I had to limit my screen time (computer, tv and phone) at first to a mere 2 hours a day and gradually increase as I was feeling better. I started listening to podcasts more. My friends and colleagues shared some interesting things that worked for them. The laundry became an off-screen break, so I baked and made new recipes for dinner. I spent time with my daughter when she came home from school, sometimes to her chagrin. I no longer had a “9-5” business day and what business owner has that anyway. I learned to be more flexible and forgiving with myself. It would sometimes take me 8-10 hours to get 4-6 hours of work completed so I could be focused and present while I was doing it. 

I was grateful when my clients returned to in-person conferences and experiences. Being with people and presenting in person was energizing, soul reviving, life giving. The prep on the computer and the research took a little longer, but the reward of being with the people was awesome.

10 months later…I can focus for longer. I still have to listen to my head and my body when they’re ready to tap out because when I don’t I pay for it for much longer. I’ve discovered I still can learn, connect, present and share. Talking about my concussion and invisible disabilities has become a caveat in some of my talks when sharing about discovering people’s unique needs and to not make assumptions.  My capacity for empathy for those with invisible disabilities has grown tremendously.
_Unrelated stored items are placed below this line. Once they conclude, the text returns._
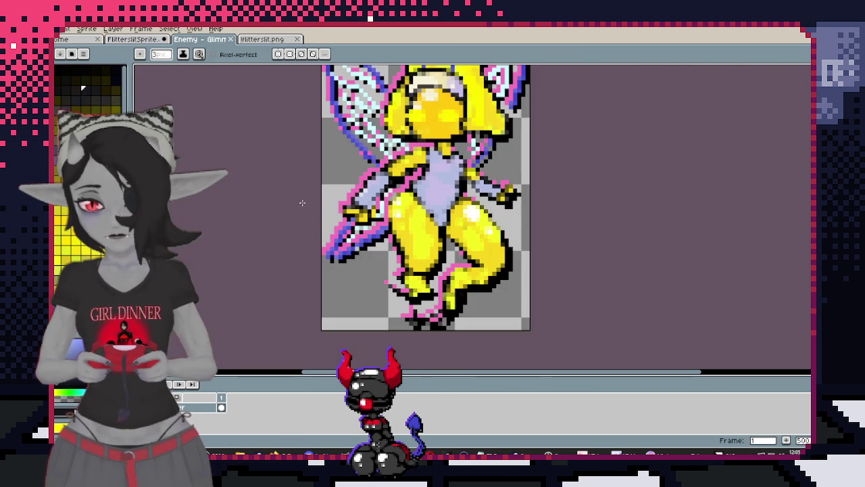
{"action": "key", "text": "ctrl+shift+Tab"}
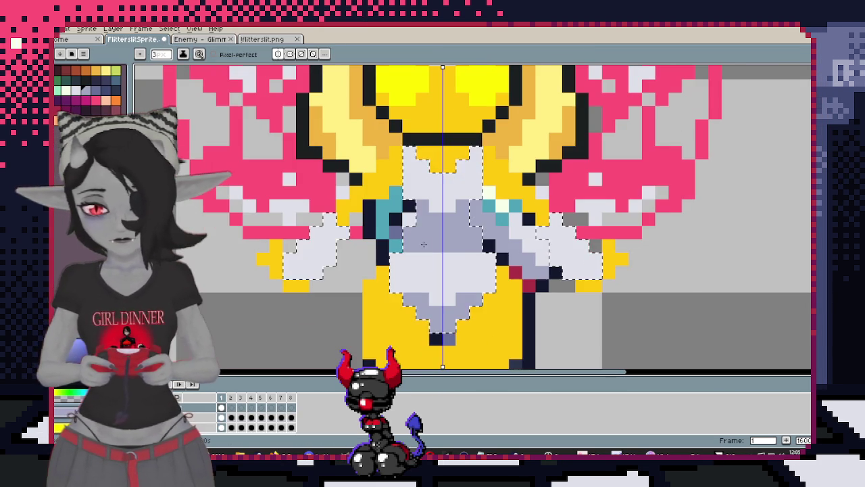
{"action": "left_click_drag", "start_coordinate": [372, 232], "coordinate": [350, 225]}
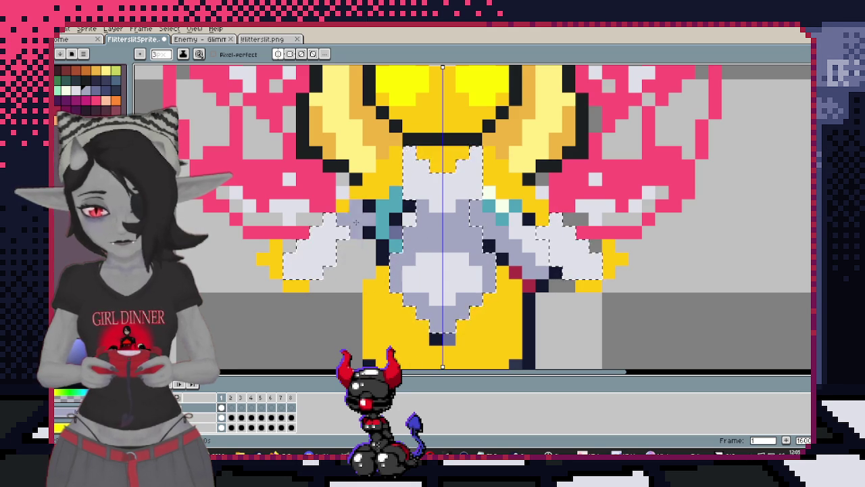
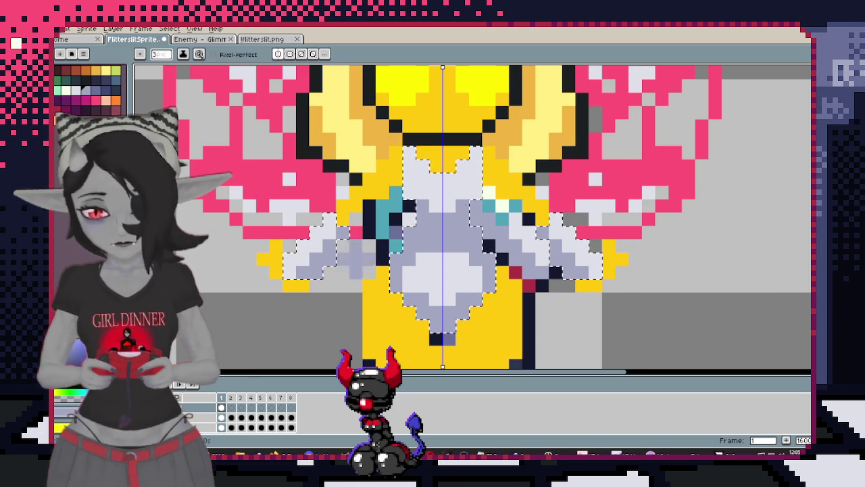
Sample the dark outline colour and draw outline pixels under both arms
{"action": "scroll", "coordinate": [597, 173], "scroll_direction": "down", "scroll_amount": 3}
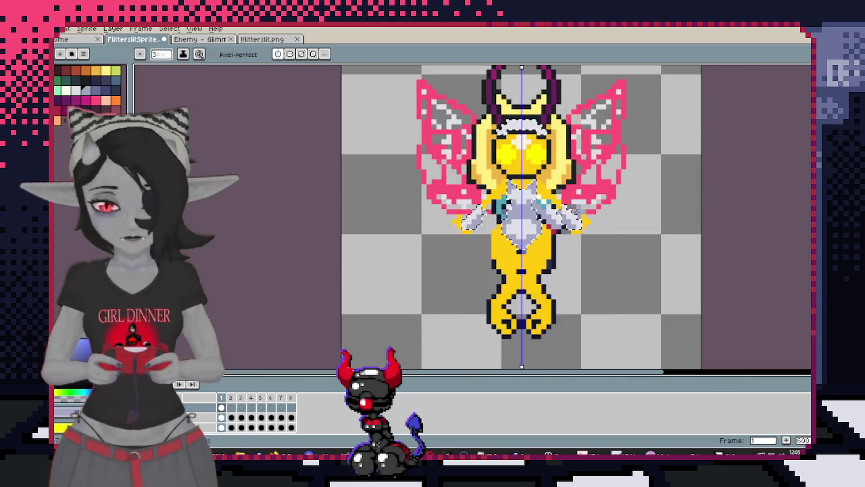
{"action": "scroll", "coordinate": [449, 173], "scroll_direction": "up", "scroll_amount": 3}
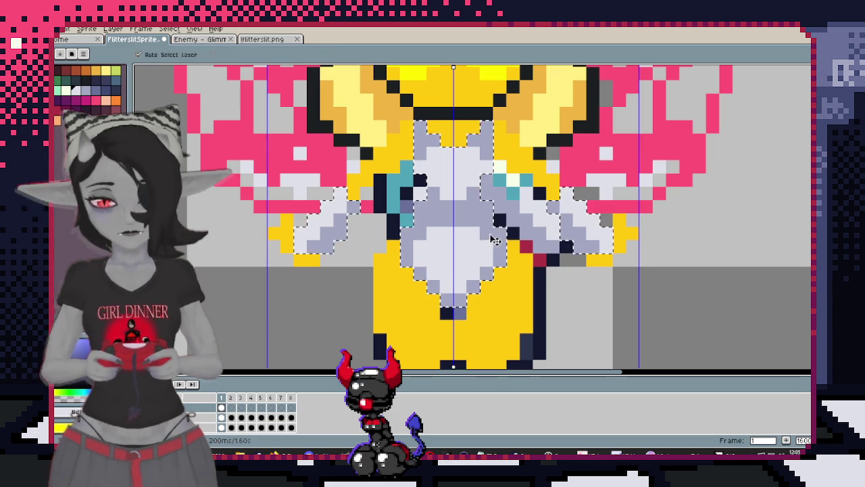
{"action": "key", "text": "alt"}
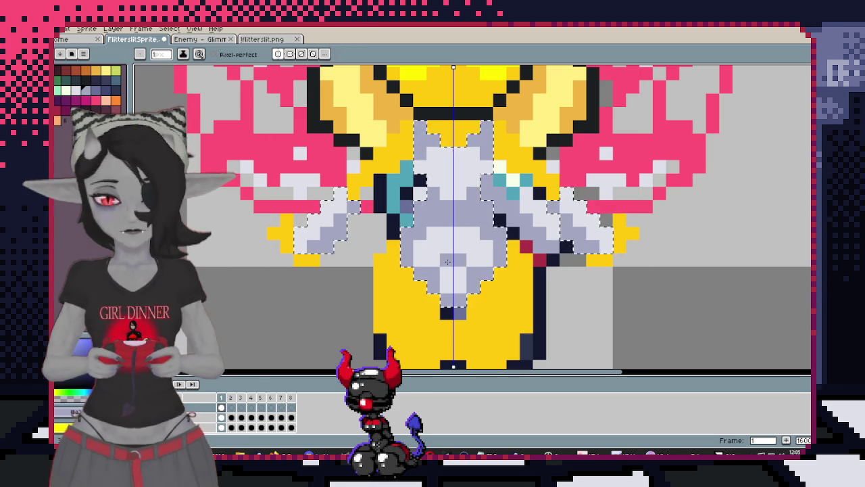
{"action": "scroll", "coordinate": [444, 264], "scroll_direction": "down", "scroll_amount": 3}
{"action": "scroll", "coordinate": [444, 264], "scroll_direction": "up", "scroll_amount": 1}
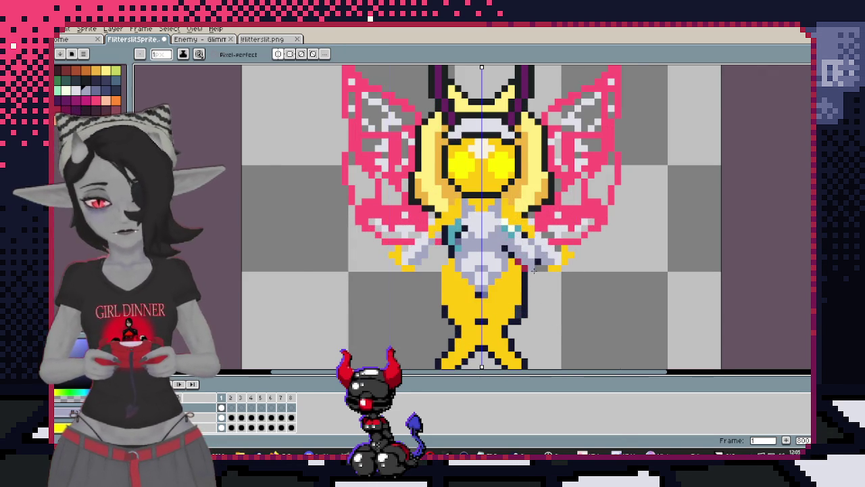
{"action": "scroll", "coordinate": [544, 284], "scroll_direction": "down", "scroll_amount": 1}
{"action": "scroll", "coordinate": [443, 158], "scroll_direction": "up", "scroll_amount": 3}
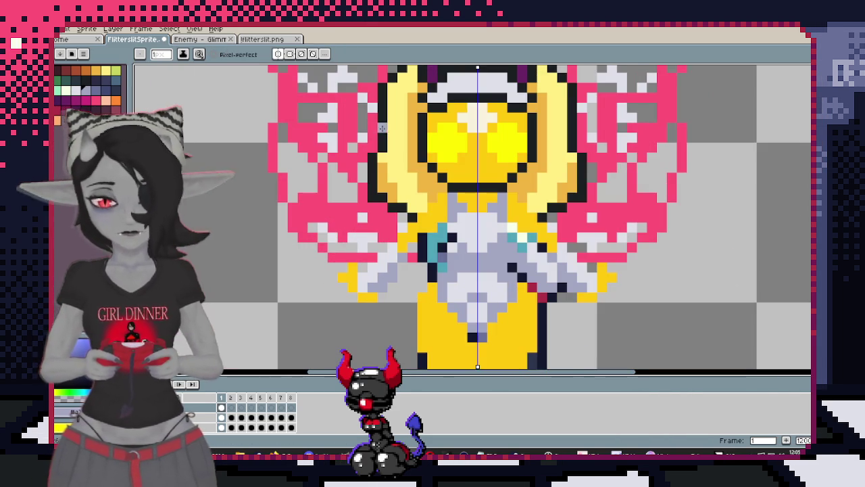
{"action": "key", "text": "alt"}
{"action": "scroll", "coordinate": [432, 192], "scroll_direction": "down", "scroll_amount": 1}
We all have something going on beneath the surface that people can’t see. Being open to embracing that has helped me be a better human and business owner. I’m finally getting better at asking for help, asking for what I need, and asking better questions that help me get to know people better. I tell people more often what I’m thinking and share observations. 

As crazy as it sounds, my business grew while I’ve been healing from my concussion. The business I had put in place before and the business I created during the healing doubled the work I was doing. It’s a part of my life experience now. It adds to who I am, despite being a pain in the butt…I mean head. I’m more attuned to my audience and clients. It sounds even more crazy that maybe I’m grateful for my concussion even as the healing process continues. I hope to reach that place where I can acknowledge, accept, and appreciate my new self without hesitation and know that me and my business are better for it. In the meantime, I’m ready to get back on the slopes and ski again, sans falling.